No contexto dos ODM, a água desempenha um papel central devido à sua importância para promover o crescimento econômico e reduzir a pobreza, propiciar segurança alimentar, melhorar as condições da saúde ambiental e proteger os ecossistemas. A expansão do acesso ao fornecimento doméstico de água e aos serviços de saneamento contribuirá para o alcance de vários Objetivos de Desenvolvimento do Milênio, visto que a água está intrinsecamente ligada a eles. É difícil imaginar como pode haver avanços significativos sem primeiro assegurar que as pessoas tenham um fornecimento duradouro e confiável de água e instalações
sanitárias adequadas.

O Brasil detém 12% das reservas de água doce do mundo, sendo que cerca de 70% desse total estão na Bacia Amazônica, onde a densidade populacional é a menor do país. Por outro lado, a região mais árida e pobre do Brasil, o Nordeste, onde vivem cerca de 28% da população, possui somente 5% da água doce. A alta densidade populacional, a poluição e a agricultura, aliadas à visão de que a água é um recurso infinito, já provocam o aumento na escassez de água de qualidade nas regiões Sul e Sudeste do país, onde vive 60% da população.

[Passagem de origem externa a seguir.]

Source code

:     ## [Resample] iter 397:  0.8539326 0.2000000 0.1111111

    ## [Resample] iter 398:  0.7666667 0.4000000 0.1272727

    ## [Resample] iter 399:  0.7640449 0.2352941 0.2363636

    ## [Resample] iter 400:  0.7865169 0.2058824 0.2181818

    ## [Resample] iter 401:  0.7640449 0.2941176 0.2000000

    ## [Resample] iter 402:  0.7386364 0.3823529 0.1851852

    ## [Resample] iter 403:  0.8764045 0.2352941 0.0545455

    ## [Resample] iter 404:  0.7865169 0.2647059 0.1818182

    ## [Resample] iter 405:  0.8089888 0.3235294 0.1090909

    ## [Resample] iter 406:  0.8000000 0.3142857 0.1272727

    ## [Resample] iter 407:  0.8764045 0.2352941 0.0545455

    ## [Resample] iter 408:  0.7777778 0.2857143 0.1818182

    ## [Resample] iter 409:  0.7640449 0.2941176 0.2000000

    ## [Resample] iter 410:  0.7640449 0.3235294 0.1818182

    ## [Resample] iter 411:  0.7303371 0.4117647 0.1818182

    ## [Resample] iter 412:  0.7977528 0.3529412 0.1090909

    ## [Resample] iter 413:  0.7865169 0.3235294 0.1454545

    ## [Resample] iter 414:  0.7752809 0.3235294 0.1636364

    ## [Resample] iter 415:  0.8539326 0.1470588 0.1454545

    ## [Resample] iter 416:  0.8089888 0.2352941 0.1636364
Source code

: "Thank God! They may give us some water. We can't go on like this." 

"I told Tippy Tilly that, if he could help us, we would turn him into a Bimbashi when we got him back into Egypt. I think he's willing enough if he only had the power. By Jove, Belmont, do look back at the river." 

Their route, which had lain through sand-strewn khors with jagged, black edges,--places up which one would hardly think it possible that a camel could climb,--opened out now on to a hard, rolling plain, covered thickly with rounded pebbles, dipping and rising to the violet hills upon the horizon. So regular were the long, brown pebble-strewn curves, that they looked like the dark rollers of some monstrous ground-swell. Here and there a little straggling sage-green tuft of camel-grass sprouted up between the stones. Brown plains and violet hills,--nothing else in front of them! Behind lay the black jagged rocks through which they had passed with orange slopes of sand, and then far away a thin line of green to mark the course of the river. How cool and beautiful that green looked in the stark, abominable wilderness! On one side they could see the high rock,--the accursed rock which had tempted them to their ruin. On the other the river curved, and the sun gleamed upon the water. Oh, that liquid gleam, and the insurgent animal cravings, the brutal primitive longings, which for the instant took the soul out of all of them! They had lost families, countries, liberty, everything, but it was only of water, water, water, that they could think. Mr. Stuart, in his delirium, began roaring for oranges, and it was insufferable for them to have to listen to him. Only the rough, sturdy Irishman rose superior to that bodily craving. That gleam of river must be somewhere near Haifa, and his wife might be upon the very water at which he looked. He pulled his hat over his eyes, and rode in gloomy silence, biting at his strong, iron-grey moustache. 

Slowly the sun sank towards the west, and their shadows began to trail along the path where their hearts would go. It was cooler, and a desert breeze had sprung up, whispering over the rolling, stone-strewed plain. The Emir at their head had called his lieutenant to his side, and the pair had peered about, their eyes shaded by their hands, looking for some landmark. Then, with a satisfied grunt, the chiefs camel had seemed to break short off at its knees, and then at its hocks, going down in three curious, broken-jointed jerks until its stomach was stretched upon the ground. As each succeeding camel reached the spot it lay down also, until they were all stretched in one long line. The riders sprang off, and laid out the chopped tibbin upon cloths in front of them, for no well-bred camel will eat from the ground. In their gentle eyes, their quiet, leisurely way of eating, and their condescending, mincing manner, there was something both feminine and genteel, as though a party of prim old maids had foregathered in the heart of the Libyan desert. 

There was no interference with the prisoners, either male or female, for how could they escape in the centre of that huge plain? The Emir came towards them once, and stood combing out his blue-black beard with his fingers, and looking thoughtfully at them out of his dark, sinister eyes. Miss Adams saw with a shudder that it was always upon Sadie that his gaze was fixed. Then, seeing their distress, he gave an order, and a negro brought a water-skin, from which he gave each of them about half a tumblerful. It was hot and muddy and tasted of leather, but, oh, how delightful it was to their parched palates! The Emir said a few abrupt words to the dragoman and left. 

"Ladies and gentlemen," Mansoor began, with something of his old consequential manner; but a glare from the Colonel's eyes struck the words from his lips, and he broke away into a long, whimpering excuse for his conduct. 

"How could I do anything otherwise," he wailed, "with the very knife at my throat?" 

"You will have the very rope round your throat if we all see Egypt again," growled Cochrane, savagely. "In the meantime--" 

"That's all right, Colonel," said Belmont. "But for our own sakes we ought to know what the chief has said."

Até 2020, deve haver melhora significativa na qualidade de vida de 100 milhões de habitantes de moradias inadequadas em todo o mundo, incluindo-se acesso a esgotamento sanitário. A análise dos dados demonstra que diminuiu, em termos relativos, a proporção da população sem acesso a esgotamento sanitário — apesar de, em número absolutos, ter havido aumento da população brasileira e da população sem acesso a esses serviços. De fato, em 1991, havia 75,1 milhões de pessoas (61,6%) sem acesso à rede de esgoto e, em 2000, esse número subiu para 93,7 milhões, o equivalente a 55,6% dos habitantes. Se o ritmo de queda percentual continuar o mesmo, em 2015 ainda haverá 45,5% da população sem acesso a esgotamento sanitário. A projeção desses dados indica que pouco menos da metade da população do Brasil (42,3%) continuaria sem acesso à rede de esgoto em 2020. (9) Essas disparidades demonstram o quanto o Brasil ainda tem de avançar nessa questão.